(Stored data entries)
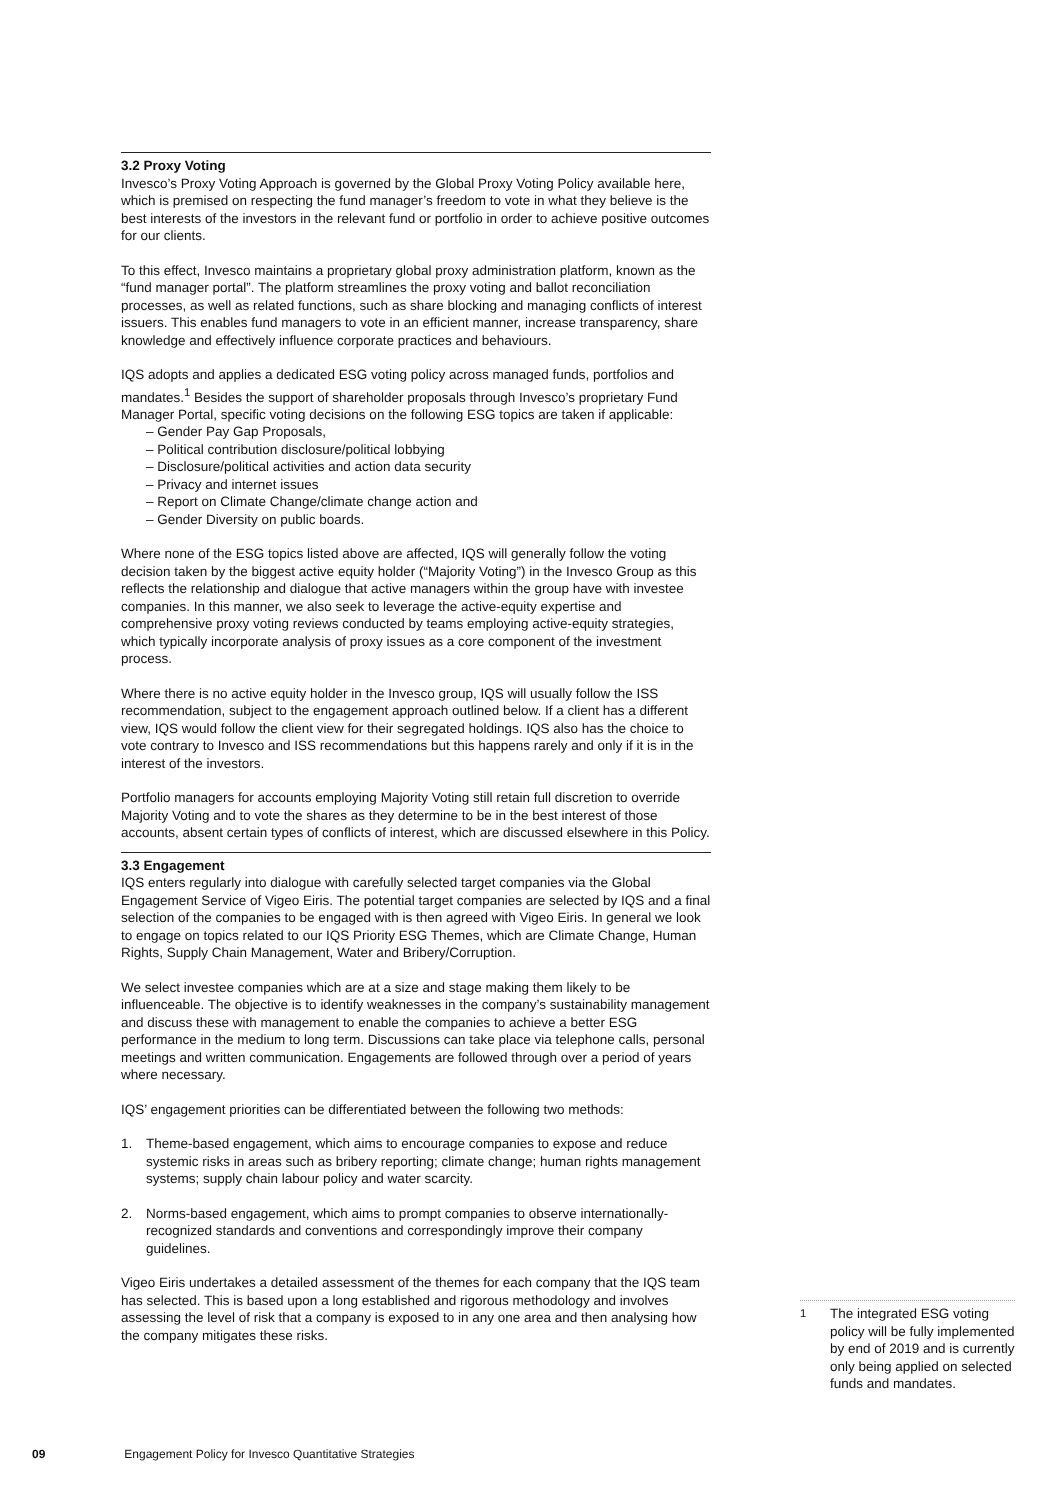3.2 Proxy Voting
Invesco’s Proxy Voting Approach is governed by the Global Proxy Voting Policy available here, which is premised on respecting the fund manager’s freedom to vote in what they believe is the best interests of the investors in the relevant fund or portfolio in order to achieve positive outcomes for our clients.
To this effect, Invesco maintains a proprietary global proxy administration platform, known as the “fund manager portal”. The platform streamlines the proxy voting and ballot reconciliation processes, as well as related functions, such as share blocking and managing conflicts of interest issuers. This enables fund managers to vote in an efficient manner, increase transparency, share knowledge and effectively influence corporate practices and behaviours.
IQS adopts and applies a dedicated ESG voting policy across managed funds, portfolios and mandates.<sup>1</sup> Besides the support of shareholder proposals through Invesco’s proprietary Fund Manager Portal, specific voting decisions on the following ESG topics are taken if applicable:
– Gender Pay Gap Proposals,
– Political contribution disclosure/political lobbying
– Disclosure/political activities and action data security
– Privacy and internet issues
– Report on Climate Change/climate change action and
– Gender Diversity on public boards.
Where none of the ESG topics listed above are affected, IQS will generally follow the voting decision taken by the biggest active equity holder (“Majority Voting”) in the Invesco Group as this reflects the relationship and dialogue that active managers within the group have with investee companies. In this manner, we also seek to leverage the active-equity expertise and comprehensive proxy voting reviews conducted by teams employing active-equity strategies, which typically incorporate analysis of proxy issues as a core component of the investment process.
Where there is no active equity holder in the Invesco group, IQS will usually follow the ISS recommendation, subject to the engagement approach outlined below. If a client has a different view, IQS would follow the client view for their segregated holdings. IQS also has the choice to vote contrary to Invesco and ISS recommendations but this happens rarely and only if it is in the interest of the investors.
Portfolio managers for accounts employing Majority Voting still retain full discretion to override Majority Voting and to vote the shares as they determine to be in the best interest of those accounts, absent certain types of conflicts of interest, which are discussed elsewhere in this Policy.
3.3 Engagement
IQS enters regularly into dialogue with carefully selected target companies via the Global Engagement Service of Vigeo Eiris. The potential target companies are selected by IQS and a final selection of the companies to be engaged with is then agreed with Vigeo Eiris. In general we look to engage on topics related to our IQS Priority ESG Themes, which are Climate Change, Human Rights, Supply Chain Management, Water and Bribery/Corruption.
We select investee companies which are at a size and stage making them likely to be influenceable. The objective is to identify weaknesses in the company’s sustainability management and discuss these with management to enable the companies to achieve a better ESG performance in the medium to long term. Discussions can take place via telephone calls, personal meetings and written communication. Engagements are followed through over a period of years where necessary.
IQS’ engagement priorities can be differentiated between the following two methods:
1. Theme-based engagement, which aims to encourage companies to expose and reduce systemic risks in areas such as bribery reporting; climate change; human rights management systems; supply chain labour policy and water scarcity.
2. Norms-based engagement, which aims to prompt companies to observe internationally-recognized standards and conventions and correspondingly improve their company guidelines.
Vigeo Eiris undertakes a detailed assessment of the themes for each company that the IQS team has selected. This is based upon a long established and rigorous methodology and involves assessing the level of risk that a company is exposed to in any one area and then analysing how the company mitigates these risks.
<sup>1</sup> The integrated ESG voting policy will be fully implemented by end of 2019 and is currently only being applied on selected funds and mandates.
09 Engagement Policy for Invesco Quantitative Strategies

▶ **WHAT IS NEEDED**
Repeat the data in full and exactly. Omit pictures.

▶ **SOLUTION FOR THIS TASK**
3.2 Proxy Voting
Invesco’s Proxy Voting Approach is governed by the Global Proxy Voting Policy available here, which is premised on respecting the fund manager’s freedom to vote in what they believe is the best interests of the investors in the relevant fund or portfolio in order to achieve positive outcomes for our clients.
To this effect, Invesco maintains a proprietary global proxy administration platform, known as the “fund manager portal”. The platform streamlines the proxy voting and ballot reconciliation processes, as well as related functions, such as share blocking and managing conflicts of interest issuers. This enables fund managers to vote in an efficient manner, increase transparency, share knowledge and effectively influence corporate practices and behaviours.
IQS adopts and applies a dedicated ESG voting policy across managed funds, portfolios and mandates.<sup>1</sup> Besides the support of shareholder proposals through Invesco’s proprietary Fund Manager Portal, specific voting decisions on the following ESG topics are taken if applicable:
– Gender Pay Gap Proposals,
– Political contribution disclosure/political lobbying
– Disclosure/political activities and action data security
– Privacy and internet issues
– Report on Climate Change/climate change action and
– Gender Diversity on public boards.
Where none of the ESG topics listed above are affected, IQS will generally follow the voting decision taken by the biggest active equity holder (“Majority Voting”) in the Invesco Group as this reflects the relationship and dialogue that active managers within the group have with investee companies. In this manner, we also seek to leverage the active-equity expertise and comprehensive proxy voting reviews conducted by teams employing active-equity strategies, which typically incorporate analysis of proxy issues as a core component of the investment process.
Where there is no active equity holder in the Invesco group, IQS will usually follow the ISS recommendation, subject to the engagement approach outlined below. If a client has a different view, IQS would follow the client view for their segregated holdings. IQS also has the choice to vote contrary to Invesco and ISS recommendations but this happens rarely and only if it is in the interest of the investors.
Portfolio managers for accounts employing Majority Voting still retain full discretion to override Majority Voting and to vote the shares as they determine to be in the best interest of those accounts, absent certain types of conflicts of interest, which are discussed elsewhere in this Policy.
3.3 Engagement
IQS enters regularly into dialogue with carefully selected target companies via the Global Engagement Service of Vigeo Eiris. The potential target companies are selected by IQS and a final selection of the companies to be engaged with is then agreed with Vigeo Eiris. In general we look to engage on topics related to our IQS Priority ESG Themes, which are Climate Change, Human Rights, Supply Chain Management, Water and Bribery/Corruption.
We select investee companies which are at a size and stage making them likely to be influenceable. The objective is to identify weaknesses in the company’s sustainability management and discuss these with management to enable the companies to achieve a better ESG performance in the medium to long term. Discussions can take place via telephone calls, personal meetings and written communication. Engagements are followed through over a period of years where necessary.
IQS’ engagement priorities can be differentiated between the following two methods:
1. Theme-based engagement, which aims to encourage companies to expose and reduce systemic risks in areas such as bribery reporting; climate change; human rights management systems; supply chain labour policy and water scarcity.
2. Norms-based engagement, which aims to prompt companies to observe internationally-recognized standards and conventions and correspondingly improve their company guidelines.
Vigeo Eiris undertakes a detailed assessment of the themes for each company that the IQS team has selected. This is based upon a long established and rigorous methodology and involves assessing the level of risk that a company is exposed to in any one area and then analysing how the company mitigates these risks.
<sup>1</sup> The integrated ESG voting policy will be fully implemented by end of 2019 and is currently only being applied on selected funds and mandates.
09 Engagement Policy for Invesco Quantitative Strategies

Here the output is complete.